Wednesday, April 25, 2007

Chapter 3


The Azcoitias

The Casa is owned, legally at least, by the Azcoitia family. In practice, the family allows the Church to do with it as it will.

The story of the previous chapter - that of the landowner and the witch - is the story of the Azcoitia family. The convent that the girl was sent off to is the Casa itself.

The Casa has been in the family since, passed down generation after generation. In recent generations, it seems, the family line has been in danger of dying out. Each generation has yielded only one male, creating a fragile thread of inheritance. The current owner is Don Jeronimo Azcoitia. He is married to a woman named Ines and they do not yet have any children.

Ines has already received several mentions. We know she is in Rome, having gone there to try to attain beatification for the same girl-witch from the story. Mudito tells us that he assisted her in gathering the documentation to present to the Cardinals. We also know, from fragments of gossip, that Ines has been unsuccessful but has not returned yet from Rome.

There is one exception to the one-male lineage. A man named Don Clemente who is Don Jeronimo's father's brother - a second son.

This chapter is as much about decay as it is about the Azcoitias. The Casa was once a busy convent, a spiritual retreat where notable members of the Church would come to contemplate and purge themselves of their sins. Now it is dark, damp and abandoned, the domain of rats. Mudito has been severing off entire chambers and wings since the abandonment has led to broken floors and railings. Only three nuns remain, a pack of old women and a handful of orphans who were left here by an orphanage but never retrieved.

The Azcoitia family too has decayed. Jeronimo is the last of his line but he "still kept alive the insane hope that his wife's useless womb would procreate." He also finally signs over the Casa to the Church.

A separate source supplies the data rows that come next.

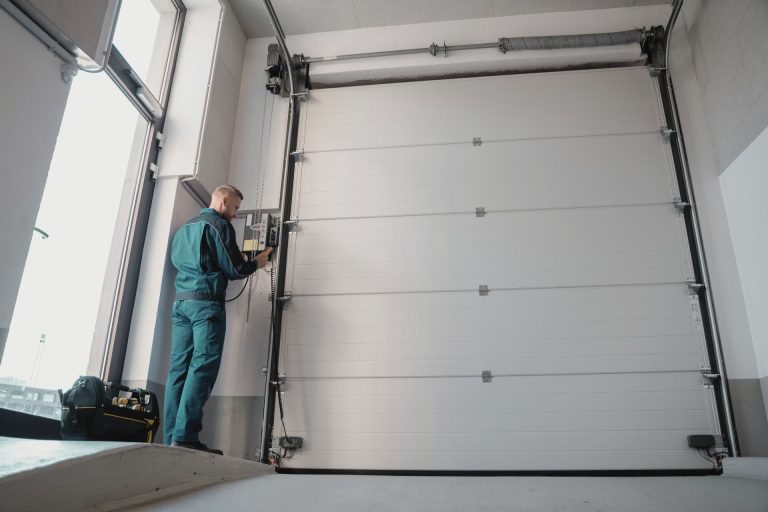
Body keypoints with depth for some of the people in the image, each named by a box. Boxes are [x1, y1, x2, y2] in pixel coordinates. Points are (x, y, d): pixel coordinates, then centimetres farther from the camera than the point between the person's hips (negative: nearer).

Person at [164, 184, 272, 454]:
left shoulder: (185, 227, 21)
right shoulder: (219, 225, -3)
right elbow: (233, 269, -7)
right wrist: (256, 263, 13)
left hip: (181, 301, 8)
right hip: (207, 302, -8)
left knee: (179, 368, 4)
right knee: (203, 366, -10)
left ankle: (170, 438, 3)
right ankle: (185, 436, -15)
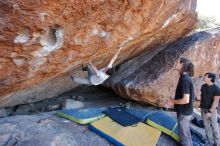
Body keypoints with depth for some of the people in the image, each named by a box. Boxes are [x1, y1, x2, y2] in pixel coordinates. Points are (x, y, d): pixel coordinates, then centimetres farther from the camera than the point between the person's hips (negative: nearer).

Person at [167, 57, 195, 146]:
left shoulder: (184, 79, -26)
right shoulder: (186, 77, 5)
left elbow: (185, 100, -29)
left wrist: (172, 101, -15)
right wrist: (174, 101, 11)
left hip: (184, 112, -9)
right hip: (185, 111, 9)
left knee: (184, 133, 7)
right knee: (186, 131, 25)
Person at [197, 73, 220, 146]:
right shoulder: (203, 86, 2)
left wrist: (210, 111, -20)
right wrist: (198, 98, -10)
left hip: (212, 110, -5)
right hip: (203, 109, 5)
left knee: (214, 126, 5)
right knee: (206, 126, 12)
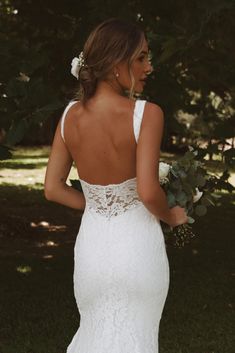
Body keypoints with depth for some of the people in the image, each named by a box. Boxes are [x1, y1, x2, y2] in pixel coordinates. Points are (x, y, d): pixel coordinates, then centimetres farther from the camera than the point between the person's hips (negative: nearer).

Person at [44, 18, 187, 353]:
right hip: (138, 248, -4)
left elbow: (52, 189, 0)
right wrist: (170, 216, -3)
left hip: (91, 245, 4)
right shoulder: (147, 113, -19)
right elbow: (148, 192, -23)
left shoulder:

Don Clemente, we learn, spent his final days in the Casa. He arrives as an infirm old man and quickly descends into madness. Mudito becomes his caretaker but even he cannot control Don Clemente who screams and moans and takes to wandering the Casa half-naked. Mudito's solution is to wall him off:

"...one night, as Don Clemente slept, I walled up his window with bricks and cement, the first window I walled up in the Casa. Then, and this was my idea, I painted it over on the outside, the same color as the wall. And now you can't tell where the window used to be."


The theme of containment, of isolation, of walled-up worlds has already recurred several times in just the first few chapters. As we progress through the novel, this idea will continue to appear in forms that are increasingly potent and demented.

In any case, Don Clemente escapes and wanders into the Chapel:

"...he appeared in the presbytery as naked as God cast him into the world and, with his stick began smashing everything he could find, as the old women wailed and screamed and fled, scandalized by the naked Don Clemente, who desecrated the chapel...I rushed over to cover him...and I took him to his cell...he passed away two days later."

Apparently, the ghost of Don Clemente still wanders through the Casa and the women continue to fervently recite rosaries so that his spirit may finally be banished.

5 comments:

ZombieDante said...

Good job on summarizing this challenging and amazing novel. I am reading it now and completely absorbed. I must seek out other books by Donoso, though I understand that none are quite on the level of The Obscene Bird of Night. Keep up the great work. It is nice to see someone dedicating a page to this incredible (and, it seems overlooked) novel.

Mephisto said...

Hi! I read all your posts and enjoyed them all. Great job. Would you please continue writing about the book? I just finished it a few days ago and can't wait to hear what others think about it.

Souva Chattopadhyay said...

Awesome work.... I'm currently reading this multi-layered novel and totaly engrossed in it. Please do keep it up and maintain this blog. it will be of immense help for readers like me to discuss the novel with other fellows...

Nic said...

Picked this book up quite by chance - I admit it was the off beat nature and especially the cover illustration that drew me to it. I am four chapters in and realise this is not bed time reading you do need to be alert! I am fascinated by it and thank you for your summary thus far it provides much clarity ... keep it up please.

Anonymous said...

Encouraged by your enthusiasm for this novel, I resolved to read it. At last, almost a year later, I am up to Chapter 11 & so far I am fascinated & enthralled. I'd love to see your reflections on chapters 4+ if you ever get the chance to pick this blog back up.